CBRE Ireland has released a new research report which was conducted in conjunction with MD Property, looking specifically at rent collection and occupancy in the mid-tier residential rental market in the first six months of 2020. The joint research shows that both rent collection and occupancy within many residential rental schemes in the Irish capital have performed exceptionally well over recent months despite the economic backdrop. Indeed, according to the property consultants, residential rent collection has been considerably stronger than in some sectors of the commercial property market. According to CBRE, it remains to be seen if this trend continues over the coming months as the Irish economy gradually emerges from lockdown. However, with supply of modern rental accommodation remaining severely constrained and occupier demand strong, their expectation is that this trend will continue.
Source: CBRE Research/MD Property
According to co-authors of this new research, Marie Hunt, Executive Director at CBRE and Mark Dunleavy, CEO of MD Property “In the immediate aftermath of Ireland officially going into lockdown in March 2020, there were legitimate concerns about the potential implications for many sectors of Ireland’s economy. As the rate of unemployment rose from less than 5% in the early months of the year to a high of 28% within a matter of weeks, concerns about the sustainability of Ireland’s residential rental sector began to be aired. However, interestingly, despite the severity of the economic impact of the Covid-19 lockdown, residential rent collection in many schemes has remained largely unchanged in the year-to-date and occupancy in the Dublin market has remained very high. In addition, demand for residential schemes has remained strong”.
In recent weeks, professional investors including Kennedy Wilson and IRES Reit – the largest holders of professionally managed residential portfolios in the Irish market – have reported rent collection rates in excess of 97% and high levels of occupancy in their schemes. Considering that all portfolios need some element of vacancy in order to facilitate churn, this is very impressive and suggests that the Covid-19 pandemic has had limited impact to date on many schemes in the residential rental sector. This is perhaps not surprising when you consider the supply demand imbalance inherent in the Irish housing market and increased demand for rental accommodation over recent years as Dublin’s largely transient workforce compete for a high-quality rental offering in the city.
CBRE Ireland and MD Property considered rent collection and occupancy trends in a 500+ mid-tier residential rental portfolio in Dublin. This is just one sample but provides interesting results, nonetheless. In line with trends witnessed by Kennedy Wilson, IRES Reit and others in the Irish market, MD Property reported a rent collection rate of 97.3% in April 2020 – down only slightly on collection rates of more than 99% earlier in the year before the Covid-19 lockdown. Meanwhile, rent collection rates in this portfolio actually increased as opposed to decreased month-on-month in May with 98.28% of rents collected in the month and rose again to 98.79% in June, possibly supported by some renters returning to employment in recent weeks.

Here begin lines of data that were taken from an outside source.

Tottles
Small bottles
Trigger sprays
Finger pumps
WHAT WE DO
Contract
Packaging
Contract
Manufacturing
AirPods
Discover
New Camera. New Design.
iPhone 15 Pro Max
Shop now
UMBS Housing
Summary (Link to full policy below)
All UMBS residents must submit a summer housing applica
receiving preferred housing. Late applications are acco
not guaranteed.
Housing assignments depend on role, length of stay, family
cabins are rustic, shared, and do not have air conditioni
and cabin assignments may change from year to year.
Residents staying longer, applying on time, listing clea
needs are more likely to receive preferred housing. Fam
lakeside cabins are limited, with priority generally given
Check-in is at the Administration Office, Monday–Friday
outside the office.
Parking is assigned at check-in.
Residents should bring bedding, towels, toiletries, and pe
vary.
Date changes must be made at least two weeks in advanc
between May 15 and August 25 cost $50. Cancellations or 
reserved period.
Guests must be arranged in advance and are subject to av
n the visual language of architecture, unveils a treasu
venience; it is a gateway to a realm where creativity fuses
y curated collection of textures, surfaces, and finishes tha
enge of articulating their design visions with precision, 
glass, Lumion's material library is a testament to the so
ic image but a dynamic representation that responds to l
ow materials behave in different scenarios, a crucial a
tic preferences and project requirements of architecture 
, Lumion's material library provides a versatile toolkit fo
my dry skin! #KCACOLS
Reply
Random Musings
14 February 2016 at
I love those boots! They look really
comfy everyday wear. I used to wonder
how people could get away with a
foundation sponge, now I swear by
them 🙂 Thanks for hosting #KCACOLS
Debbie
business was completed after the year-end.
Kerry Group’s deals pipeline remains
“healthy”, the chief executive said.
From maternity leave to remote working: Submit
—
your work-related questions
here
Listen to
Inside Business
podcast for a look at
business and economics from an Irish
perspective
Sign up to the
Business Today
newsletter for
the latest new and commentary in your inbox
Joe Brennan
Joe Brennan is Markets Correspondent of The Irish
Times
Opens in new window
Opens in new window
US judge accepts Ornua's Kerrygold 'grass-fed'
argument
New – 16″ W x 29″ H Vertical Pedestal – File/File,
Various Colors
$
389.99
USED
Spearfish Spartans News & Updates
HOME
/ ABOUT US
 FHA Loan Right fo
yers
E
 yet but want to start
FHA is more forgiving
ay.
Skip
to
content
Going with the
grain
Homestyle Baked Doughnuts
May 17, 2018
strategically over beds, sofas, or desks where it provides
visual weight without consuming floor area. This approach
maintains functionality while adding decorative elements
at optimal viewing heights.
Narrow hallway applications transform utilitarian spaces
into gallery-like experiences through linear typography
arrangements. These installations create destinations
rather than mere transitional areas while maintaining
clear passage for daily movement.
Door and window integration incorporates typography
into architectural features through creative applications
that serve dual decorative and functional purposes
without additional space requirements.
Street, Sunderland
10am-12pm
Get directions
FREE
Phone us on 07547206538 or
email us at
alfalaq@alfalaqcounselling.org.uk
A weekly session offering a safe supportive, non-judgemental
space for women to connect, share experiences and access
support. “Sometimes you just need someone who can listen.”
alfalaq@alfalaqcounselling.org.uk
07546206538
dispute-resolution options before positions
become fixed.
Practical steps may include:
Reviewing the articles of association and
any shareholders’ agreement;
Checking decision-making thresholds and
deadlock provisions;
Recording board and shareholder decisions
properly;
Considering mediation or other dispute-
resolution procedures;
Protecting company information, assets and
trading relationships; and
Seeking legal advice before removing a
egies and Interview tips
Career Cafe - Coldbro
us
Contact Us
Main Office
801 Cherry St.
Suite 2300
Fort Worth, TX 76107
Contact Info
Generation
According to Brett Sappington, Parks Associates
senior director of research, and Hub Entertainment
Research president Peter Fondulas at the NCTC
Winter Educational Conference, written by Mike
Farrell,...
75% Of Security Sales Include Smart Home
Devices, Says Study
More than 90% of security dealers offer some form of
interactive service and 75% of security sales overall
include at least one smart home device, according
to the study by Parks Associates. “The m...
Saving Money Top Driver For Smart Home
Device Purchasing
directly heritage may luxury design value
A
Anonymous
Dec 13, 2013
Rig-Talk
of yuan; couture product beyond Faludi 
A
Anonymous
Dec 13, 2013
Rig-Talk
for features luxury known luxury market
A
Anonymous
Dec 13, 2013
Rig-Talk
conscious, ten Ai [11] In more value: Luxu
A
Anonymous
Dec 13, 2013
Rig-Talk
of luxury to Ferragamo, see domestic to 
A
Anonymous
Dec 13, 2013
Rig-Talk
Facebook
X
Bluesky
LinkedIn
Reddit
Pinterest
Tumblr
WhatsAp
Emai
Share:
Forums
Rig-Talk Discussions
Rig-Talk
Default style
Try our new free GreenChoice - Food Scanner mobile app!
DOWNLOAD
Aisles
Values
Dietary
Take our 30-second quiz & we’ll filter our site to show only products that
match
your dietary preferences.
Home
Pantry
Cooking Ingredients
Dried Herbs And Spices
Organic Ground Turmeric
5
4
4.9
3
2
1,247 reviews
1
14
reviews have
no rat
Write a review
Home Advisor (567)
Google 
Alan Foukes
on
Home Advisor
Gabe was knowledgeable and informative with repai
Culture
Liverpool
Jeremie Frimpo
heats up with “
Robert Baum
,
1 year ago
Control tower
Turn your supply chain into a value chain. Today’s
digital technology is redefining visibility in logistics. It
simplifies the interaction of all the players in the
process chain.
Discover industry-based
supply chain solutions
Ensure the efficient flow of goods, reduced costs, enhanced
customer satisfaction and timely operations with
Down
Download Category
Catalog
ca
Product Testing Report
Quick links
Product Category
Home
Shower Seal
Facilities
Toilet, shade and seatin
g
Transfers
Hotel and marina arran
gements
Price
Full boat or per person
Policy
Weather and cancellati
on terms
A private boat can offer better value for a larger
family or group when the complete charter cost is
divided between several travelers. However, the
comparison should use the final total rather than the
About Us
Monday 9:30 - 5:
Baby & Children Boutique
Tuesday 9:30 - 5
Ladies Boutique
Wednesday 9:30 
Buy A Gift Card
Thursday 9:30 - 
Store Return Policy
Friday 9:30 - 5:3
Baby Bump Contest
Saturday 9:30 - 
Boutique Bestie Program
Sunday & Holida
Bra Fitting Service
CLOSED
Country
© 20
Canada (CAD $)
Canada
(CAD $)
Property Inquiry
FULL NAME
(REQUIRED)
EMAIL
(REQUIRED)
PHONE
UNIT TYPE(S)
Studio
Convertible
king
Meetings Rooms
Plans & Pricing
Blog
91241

Occupancy meanwhile also remained consistently high in this portfolio since the beginning of the year despite the economic backdrop, ranging from 99% in March 2020 to virtually full occupancy of 99.31% in June 2020. The vast majority of the small number of tenants who sought to defer rent in April or May opted to defer a portion of their rental payment only with an agreement to pay the deferred portion over time. A large proportion of the tenants who deferred payment on a portion of rent in April or May have since paid in full or are on a payment plan for the balance.
It could be argued that Government supports in the form of wage subsidies and a ban on evictions during the Covid-19 lockdown period helped to support this trend of high rent collections and high occupancy in the Dublin residential rental market. However, the scarcity of supply of residential rental accommodation and the strength of underlying tenant demand has also been instrumental. Clearly investors will be interested to see how this trend evolves over the coming months as the economy starts to slowly unwind and Government supports are ultimately eased.
The multifamily sector has been one of the better performing sectors of the investment market throughout lockdown, not just in Ireland but across EMEA during the last couple of months with investors attracted by the sectors defensive characteristics according to CBRE.